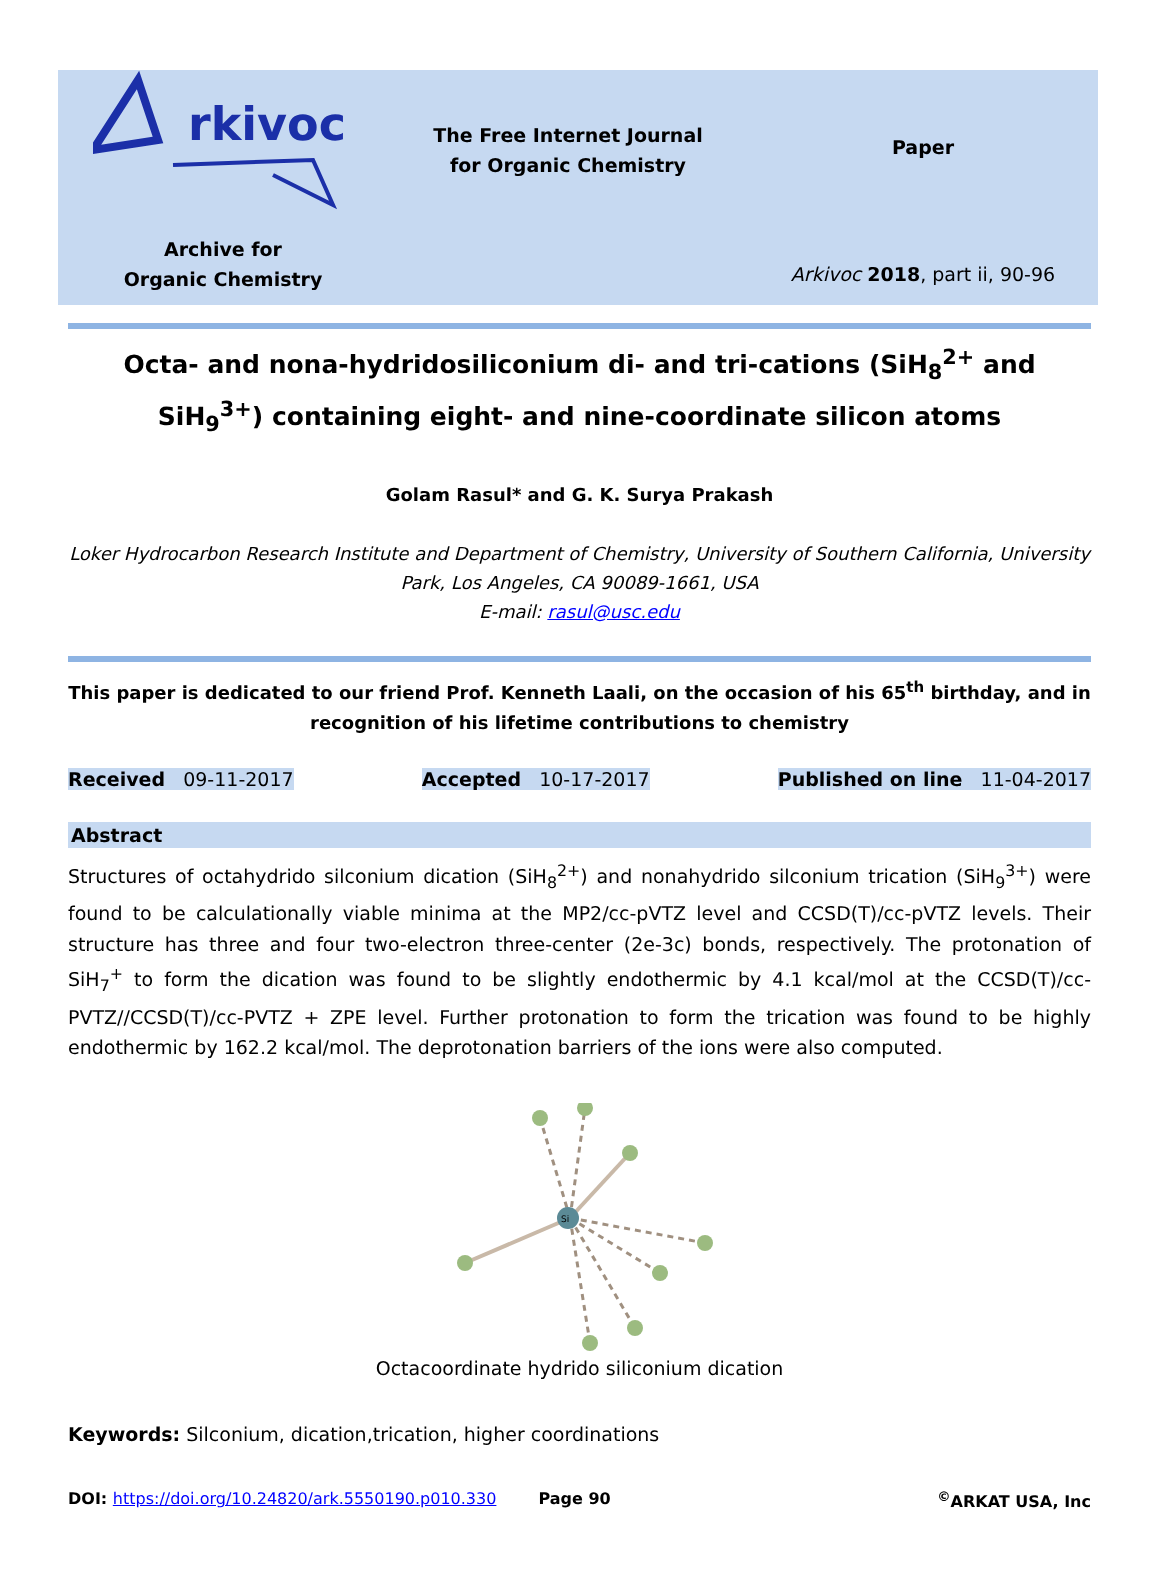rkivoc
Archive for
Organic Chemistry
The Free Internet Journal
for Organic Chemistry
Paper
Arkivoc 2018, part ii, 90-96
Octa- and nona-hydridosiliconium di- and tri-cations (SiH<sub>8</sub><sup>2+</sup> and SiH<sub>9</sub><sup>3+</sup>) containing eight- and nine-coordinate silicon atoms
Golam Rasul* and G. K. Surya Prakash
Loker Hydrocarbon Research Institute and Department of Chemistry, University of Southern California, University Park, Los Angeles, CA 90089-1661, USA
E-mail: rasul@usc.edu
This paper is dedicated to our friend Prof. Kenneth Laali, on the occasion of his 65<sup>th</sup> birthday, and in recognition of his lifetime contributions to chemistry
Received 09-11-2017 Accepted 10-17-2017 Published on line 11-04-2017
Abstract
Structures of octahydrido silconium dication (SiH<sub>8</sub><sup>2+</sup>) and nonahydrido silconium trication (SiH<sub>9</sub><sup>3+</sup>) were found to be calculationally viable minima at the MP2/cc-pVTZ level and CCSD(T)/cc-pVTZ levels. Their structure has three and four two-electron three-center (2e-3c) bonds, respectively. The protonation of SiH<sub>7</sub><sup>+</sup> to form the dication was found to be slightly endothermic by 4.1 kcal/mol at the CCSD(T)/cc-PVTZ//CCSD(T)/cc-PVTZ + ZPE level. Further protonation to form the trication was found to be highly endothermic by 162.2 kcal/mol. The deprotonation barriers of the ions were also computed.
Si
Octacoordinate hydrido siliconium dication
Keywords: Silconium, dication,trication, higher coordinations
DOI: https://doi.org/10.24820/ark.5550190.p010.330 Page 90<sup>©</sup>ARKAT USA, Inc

§

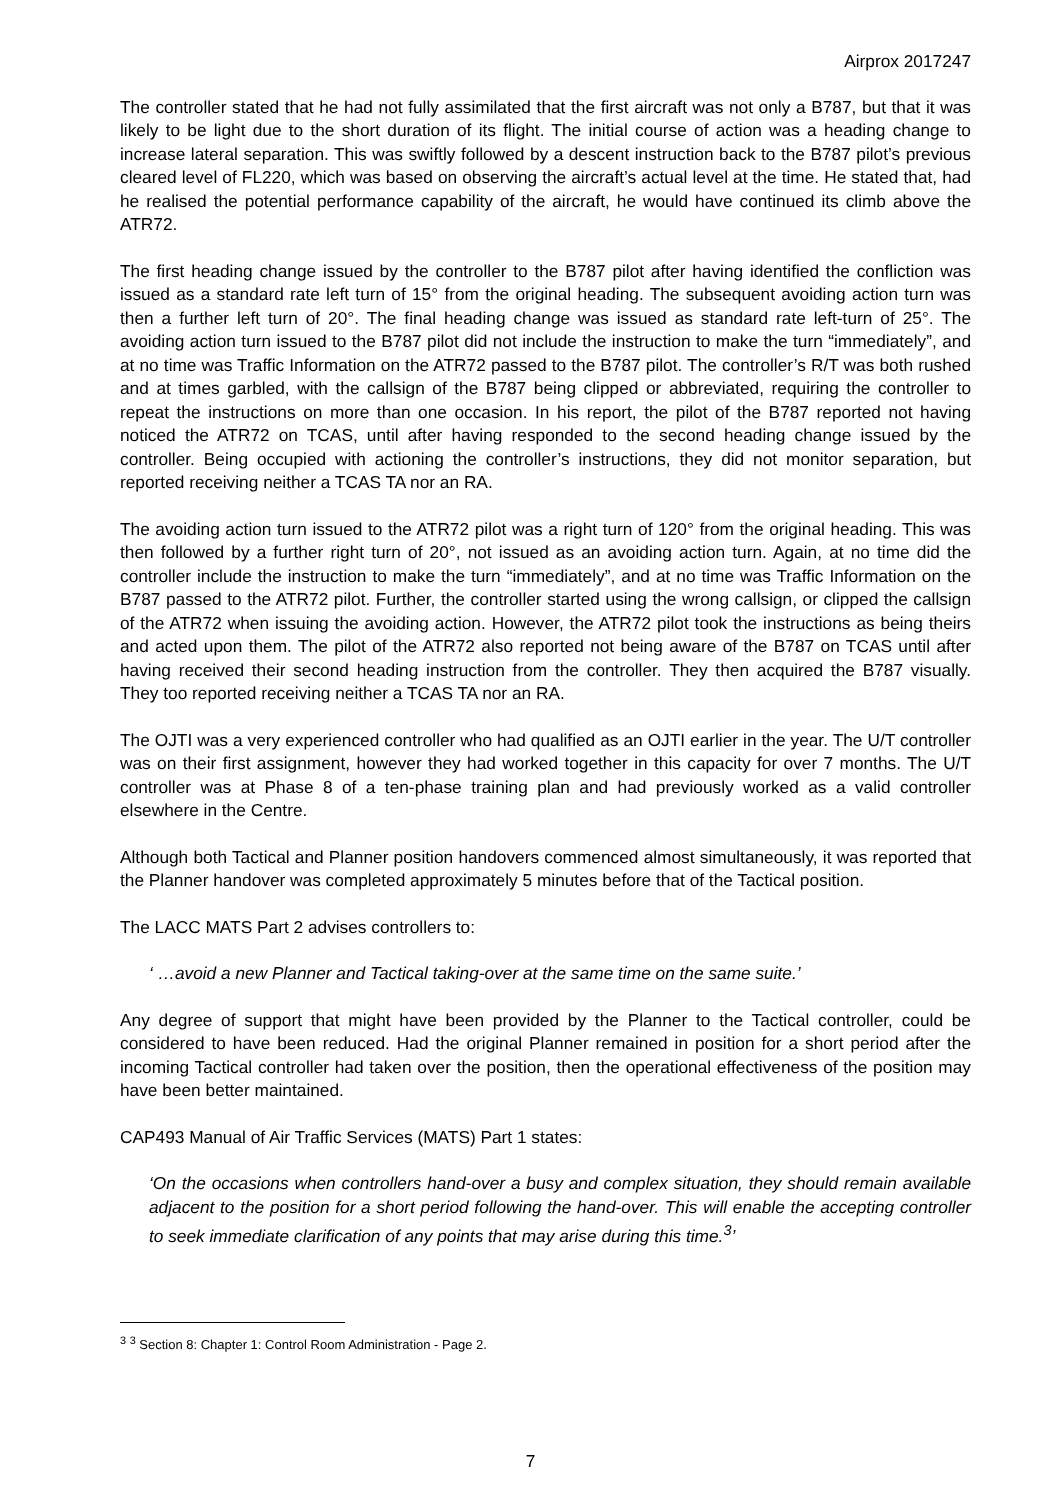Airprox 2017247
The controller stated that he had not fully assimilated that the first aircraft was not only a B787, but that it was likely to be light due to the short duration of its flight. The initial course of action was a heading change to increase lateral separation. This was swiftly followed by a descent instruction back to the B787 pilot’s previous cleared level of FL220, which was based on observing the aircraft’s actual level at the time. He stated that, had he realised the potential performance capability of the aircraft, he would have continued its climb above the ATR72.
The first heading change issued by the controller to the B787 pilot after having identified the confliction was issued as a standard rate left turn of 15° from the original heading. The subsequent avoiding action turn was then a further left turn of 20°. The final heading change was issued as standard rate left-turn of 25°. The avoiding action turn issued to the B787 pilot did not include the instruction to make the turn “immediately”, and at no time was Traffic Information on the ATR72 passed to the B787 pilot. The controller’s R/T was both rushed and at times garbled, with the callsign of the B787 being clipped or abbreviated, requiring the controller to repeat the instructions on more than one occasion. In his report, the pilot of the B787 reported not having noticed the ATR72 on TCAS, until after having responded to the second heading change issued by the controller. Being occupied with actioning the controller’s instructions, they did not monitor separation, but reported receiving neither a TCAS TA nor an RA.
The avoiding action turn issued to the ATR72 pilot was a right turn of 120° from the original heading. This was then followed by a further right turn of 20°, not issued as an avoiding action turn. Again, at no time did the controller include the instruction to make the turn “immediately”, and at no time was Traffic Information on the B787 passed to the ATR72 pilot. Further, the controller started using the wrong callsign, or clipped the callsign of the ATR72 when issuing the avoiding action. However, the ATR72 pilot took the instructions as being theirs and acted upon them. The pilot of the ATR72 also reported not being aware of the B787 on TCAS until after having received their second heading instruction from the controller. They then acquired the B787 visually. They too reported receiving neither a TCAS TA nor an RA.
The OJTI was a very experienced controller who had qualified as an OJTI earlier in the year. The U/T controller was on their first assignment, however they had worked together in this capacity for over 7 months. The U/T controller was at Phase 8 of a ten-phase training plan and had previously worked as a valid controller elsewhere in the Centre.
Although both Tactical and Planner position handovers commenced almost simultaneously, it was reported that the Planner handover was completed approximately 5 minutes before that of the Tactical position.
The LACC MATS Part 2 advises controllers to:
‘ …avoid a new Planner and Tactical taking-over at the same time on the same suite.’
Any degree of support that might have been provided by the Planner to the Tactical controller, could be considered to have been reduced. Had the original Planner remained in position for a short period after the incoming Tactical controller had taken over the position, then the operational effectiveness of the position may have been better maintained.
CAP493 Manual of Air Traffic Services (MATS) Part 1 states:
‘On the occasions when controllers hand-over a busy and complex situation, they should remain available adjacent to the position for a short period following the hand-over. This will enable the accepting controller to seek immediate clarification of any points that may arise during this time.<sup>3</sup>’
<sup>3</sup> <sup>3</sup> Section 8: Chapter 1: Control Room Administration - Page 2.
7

§

With the line holding "The LACC MATS" as the first and the line holding "CAP493 Manual of" as the last, set down that range of the entries above exactly, and nothing else.

The LACC MATS Part 2 advises controllers to:
‘ …avoid a new Planner and Tactical taking-over at the same time on the same suite.’
Any degree of support that might have been provided by the Planner to the Tactical controller, could be considered to have been reduced. Had the original Planner remained in position for a short period after the incoming Tactical controller had taken over the position, then the operational effectiveness of the position may have been better maintained.
CAP493 Manual of Air Traffic Services (MATS) Part 1 states:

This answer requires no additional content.